Grant proceeded as a pro se litigant. The Special Master had previously ordered Petitioner to file a supplemental expert report, preferably from a dermatologist, to address Dr.
Boos's opinion or supplement Dr. Levin's report, warning that the case risked dismissal without one.
Petitioner missed multiple deadlines for this report, including extensions granted after she became pro se. She also failed to respond to a show-cause order issued on December 17, 2018.
On January 18, 2019, Special Master Corcoran dismissed the case for both failure to prosecute and insufficient proof. He found that the medical records did not support a Table injury or vaccine causation, and that petitioner could not prevail on her allegations alone without adequate medical record or expert support.

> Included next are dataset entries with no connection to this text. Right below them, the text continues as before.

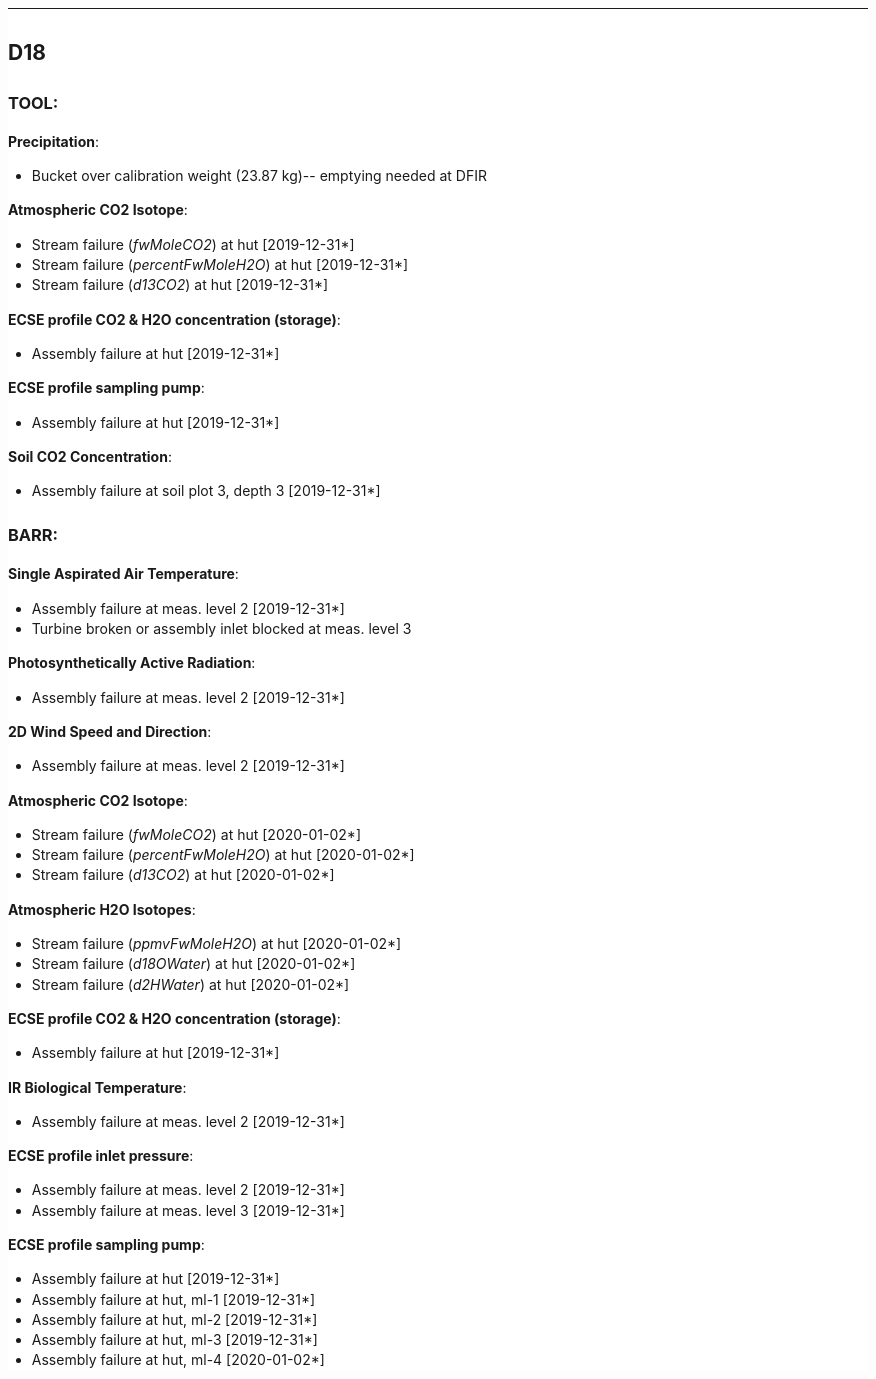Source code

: ***
## D18

### TOOL:

**Precipitation**:
 - Bucket over calibration weight (23.87 kg)-- emptying needed at DFIR

**Atmospheric CO2 Isotope**:
 - Stream failure (_fwMoleCO2_) at hut [2019-12-31*]
 - Stream failure (_percentFwMoleH2O_) at hut [2019-12-31*]
 - Stream failure (_d13CO2_) at hut [2019-12-31*]

**ECSE profile CO2 & H2O concentration (storage)**:
 - Assembly failure at hut [2019-12-31*]

**ECSE profile sampling pump**:
 - Assembly failure at hut [2019-12-31*]

**Soil CO2 Concentration**:
 - Assembly failure at soil plot 3, depth 3 [2019-12-31*]

### BARR:

**Single Aspirated Air Temperature**:
 - Assembly failure at meas. level 2 [2019-12-31*]
 - Turbine broken or assembly inlet blocked at meas. level 3

**Photosynthetically Active Radiation**:
 - Assembly failure at meas. level 2 [2019-12-31*]

**2D Wind Speed and Direction**:
 - Assembly failure at meas. level 2 [2019-12-31*]

**Atmospheric CO2 Isotope**:
 - Stream failure (_fwMoleCO2_) at hut [2020-01-02*]
 - Stream failure (_percentFwMoleH2O_) at hut [2020-01-02*]
 - Stream failure (_d13CO2_) at hut [2020-01-02*]

**Atmospheric H2O Isotopes**:
 - Stream failure (_ppmvFwMoleH2O_) at hut [2020-01-02*]
 - Stream failure (_d18OWater_) at hut [2020-01-02*]
 - Stream failure (_d2HWater_) at hut [2020-01-02*]

**ECSE profile CO2 & H2O concentration (storage)**:
 - Assembly failure at hut [2019-12-31*]

**IR Biological Temperature**:
 - Assembly failure at meas. level 2 [2019-12-31*]

**ECSE profile inlet pressure**:
 - Assembly failure at meas. level 2 [2019-12-31*]
 - Assembly failure at meas. level 3 [2019-12-31*]

**ECSE profile sampling pump**:
 - Assembly failure at hut [2019-12-31*]
 - Assembly failure at hut, ml-1 [2019-12-31*]
 - Assembly failure at hut, ml-2 [2019-12-31*]
 - Assembly failure at hut, ml-3 [2019-12-31*]
 - Assembly failure at hut, ml-4 [2020-01-02*]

The decision was reissued for publication on March 6, 2019.
Theory of causation
Petitioner alleged that M.G. suffered various skin conditions, including a staph infection, skin lesions, and a rash, allegedly caused or significantly aggravated by a Hep B vaccine on November 6, 2013, unspecified vaccines in December 2013, and DTaP, IPV, Hep B, Hib, rotavirus, and pneumococcal vaccines on January 16, 2014. The case was DISMISSED with no compensation awarded. Respondent argued that the timing of the alleged reaction was too remote from the vaccination and that the symptoms were consistent with atopic eczema. Petitioner's expert, Dr. Alan Levin (pathologist/immunologist), submitted a report deemed conclusory and insufficient on the significant aggravation theory. Respondent's expert, Dr. Markus Boos (pediatric dermatologist), opined that M.G.'s rash was atopic dermatitis and that the medical records did not support post-vaccination aggravation. After petitioner's counsel withdrew, the pro se petitioner repeatedly missed deadlines for filing a supplemental expert report, despite warnings of dismissal and multiple extensions. Special Master Brian H. Corcoran dismissed the case on January 18, 2019, for failure to prosecute and insufficient proof, finding no Table injury or vaccine causation supported by the record or expert testimony. Petitioner Indigo Grant, proceeding pro se, filed the petition on November 2, 2016. The decision was issued January 18, 2019, and reissued for publication March 6, 2019.